Schuster, S., Scharinger, M., Brooks, C., Lahiri, A., & Hartwigsen, G. (2018). The neural correlates of morphological complexity processing: Detecting structure in pseudowords. Human Brain Mapping, 39(6), 2317-2328. doi:10.1002/hbm.23975.


Cite as: https://hdl.handle.net/11858/00-001M-0000-002E-A491-7
Abstract
Morphological complexity is a highly debated issue in visual word recognition. Previous neuroimaging studies have shown that speakers are sensitive to degrees of morphological complexity. Two-step derived complex words (bridging through bridgeN > bridgeV > bridging) led to more enhanced activation in the left inferior frontal gyrus than their 1-step derived counterparts (running through runV > running).
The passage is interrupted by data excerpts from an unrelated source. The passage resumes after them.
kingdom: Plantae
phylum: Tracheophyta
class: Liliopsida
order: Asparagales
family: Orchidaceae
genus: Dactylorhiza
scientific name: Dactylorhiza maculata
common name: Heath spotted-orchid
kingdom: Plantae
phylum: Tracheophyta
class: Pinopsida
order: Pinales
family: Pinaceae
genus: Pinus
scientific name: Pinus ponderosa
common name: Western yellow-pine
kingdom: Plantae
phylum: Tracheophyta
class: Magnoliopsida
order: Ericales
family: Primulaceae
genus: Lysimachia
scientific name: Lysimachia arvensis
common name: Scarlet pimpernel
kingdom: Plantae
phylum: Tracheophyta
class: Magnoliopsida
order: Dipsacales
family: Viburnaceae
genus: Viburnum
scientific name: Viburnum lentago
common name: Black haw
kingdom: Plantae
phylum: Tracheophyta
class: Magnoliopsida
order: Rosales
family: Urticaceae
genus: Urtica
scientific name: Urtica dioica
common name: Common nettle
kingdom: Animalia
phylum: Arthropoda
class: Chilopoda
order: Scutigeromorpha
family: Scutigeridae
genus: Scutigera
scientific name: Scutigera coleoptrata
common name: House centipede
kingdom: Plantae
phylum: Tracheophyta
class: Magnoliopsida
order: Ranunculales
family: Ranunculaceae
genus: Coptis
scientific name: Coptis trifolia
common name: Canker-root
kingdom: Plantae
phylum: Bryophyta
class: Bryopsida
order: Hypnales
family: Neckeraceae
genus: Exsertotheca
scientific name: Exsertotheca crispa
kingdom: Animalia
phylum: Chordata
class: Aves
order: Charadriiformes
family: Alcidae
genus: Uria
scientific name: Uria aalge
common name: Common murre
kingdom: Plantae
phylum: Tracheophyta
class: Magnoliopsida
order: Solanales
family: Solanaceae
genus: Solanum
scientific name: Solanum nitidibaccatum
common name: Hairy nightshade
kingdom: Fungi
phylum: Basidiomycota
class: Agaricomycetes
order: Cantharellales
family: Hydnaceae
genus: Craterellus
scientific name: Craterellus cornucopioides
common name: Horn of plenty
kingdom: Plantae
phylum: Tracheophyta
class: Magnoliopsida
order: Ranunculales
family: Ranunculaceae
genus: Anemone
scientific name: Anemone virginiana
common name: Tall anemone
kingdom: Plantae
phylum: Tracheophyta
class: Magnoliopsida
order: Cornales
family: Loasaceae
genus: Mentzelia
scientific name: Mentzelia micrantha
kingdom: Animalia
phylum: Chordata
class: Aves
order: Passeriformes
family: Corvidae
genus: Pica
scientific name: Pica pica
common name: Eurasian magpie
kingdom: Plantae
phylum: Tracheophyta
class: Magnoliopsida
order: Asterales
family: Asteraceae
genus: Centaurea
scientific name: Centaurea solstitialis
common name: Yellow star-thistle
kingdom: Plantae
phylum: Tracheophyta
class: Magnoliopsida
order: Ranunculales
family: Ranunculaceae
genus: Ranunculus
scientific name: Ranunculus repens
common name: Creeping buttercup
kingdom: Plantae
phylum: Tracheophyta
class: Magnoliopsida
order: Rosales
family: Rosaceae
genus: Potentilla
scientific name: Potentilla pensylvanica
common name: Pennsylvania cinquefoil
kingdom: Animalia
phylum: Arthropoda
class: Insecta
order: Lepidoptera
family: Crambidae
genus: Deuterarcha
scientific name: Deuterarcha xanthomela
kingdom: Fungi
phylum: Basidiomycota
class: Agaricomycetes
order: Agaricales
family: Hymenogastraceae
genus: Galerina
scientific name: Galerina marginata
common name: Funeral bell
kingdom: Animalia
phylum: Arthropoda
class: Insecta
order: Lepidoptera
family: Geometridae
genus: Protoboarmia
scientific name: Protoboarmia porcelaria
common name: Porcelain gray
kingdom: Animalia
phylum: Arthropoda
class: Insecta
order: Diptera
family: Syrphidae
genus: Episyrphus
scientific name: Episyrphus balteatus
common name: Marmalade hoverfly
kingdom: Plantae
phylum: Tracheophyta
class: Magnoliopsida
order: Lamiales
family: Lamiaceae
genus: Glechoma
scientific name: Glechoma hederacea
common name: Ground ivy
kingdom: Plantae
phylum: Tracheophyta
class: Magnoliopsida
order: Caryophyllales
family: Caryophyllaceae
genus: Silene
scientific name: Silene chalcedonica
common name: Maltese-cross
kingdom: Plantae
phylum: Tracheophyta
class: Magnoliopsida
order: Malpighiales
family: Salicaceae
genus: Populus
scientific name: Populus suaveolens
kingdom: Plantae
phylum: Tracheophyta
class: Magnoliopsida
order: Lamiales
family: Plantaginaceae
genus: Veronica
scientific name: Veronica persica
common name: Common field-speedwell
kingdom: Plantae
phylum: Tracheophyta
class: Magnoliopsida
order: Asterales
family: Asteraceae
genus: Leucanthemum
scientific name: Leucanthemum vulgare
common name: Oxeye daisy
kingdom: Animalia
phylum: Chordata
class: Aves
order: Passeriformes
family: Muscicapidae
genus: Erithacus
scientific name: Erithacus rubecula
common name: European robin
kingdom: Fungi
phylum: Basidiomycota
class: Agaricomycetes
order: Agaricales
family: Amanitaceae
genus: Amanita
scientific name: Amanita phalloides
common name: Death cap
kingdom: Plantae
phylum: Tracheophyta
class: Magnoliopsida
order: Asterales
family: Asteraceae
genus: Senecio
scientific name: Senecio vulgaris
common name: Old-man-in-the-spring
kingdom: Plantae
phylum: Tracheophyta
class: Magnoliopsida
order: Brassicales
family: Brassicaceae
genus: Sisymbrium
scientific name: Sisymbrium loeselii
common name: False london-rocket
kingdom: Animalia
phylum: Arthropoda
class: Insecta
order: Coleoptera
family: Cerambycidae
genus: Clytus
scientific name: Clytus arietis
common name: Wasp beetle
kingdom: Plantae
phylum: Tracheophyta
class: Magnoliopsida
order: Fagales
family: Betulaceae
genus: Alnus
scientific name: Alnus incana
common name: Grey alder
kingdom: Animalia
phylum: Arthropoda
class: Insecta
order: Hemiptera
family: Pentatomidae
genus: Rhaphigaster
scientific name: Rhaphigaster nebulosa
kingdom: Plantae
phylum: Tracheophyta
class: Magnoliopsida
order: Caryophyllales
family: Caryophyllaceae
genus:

However, it remains unclear whether sensitivity to degrees of morphological complexity extends to pseudowords. If this were the case, it would indicate that abstract knowledge of morphological structure is independent of lexicality. We addressed this question by investigating the processing of two sets of pseudowords in German. Both sets contained morphologically viable two-step derived pseudowords differing in the number of derivational steps required to access an existing lexical representation and therefore the degree of structural analysis expected during processing. Using a 2 × 2 factorial design, we found lexicality effects to be distinct from processing signatures relating to structural analysis in pseudowords. Semantically-driven processes such as lexical search showed a more frontal distribution while combinatorial processes related to structural analysis engaged more parietal parts of the network. Specifically, more complex pseudowords showed increased activation in parietal regions (right superior parietal lobe and left precuneus) relative to pseudowords that required less structural analysis to arrive at an existing lexical representation. As the two sets were matched on cohort size and surface form, these results highlight the role of internal levels of morphological structure even in forms that do not possess a lexical representation.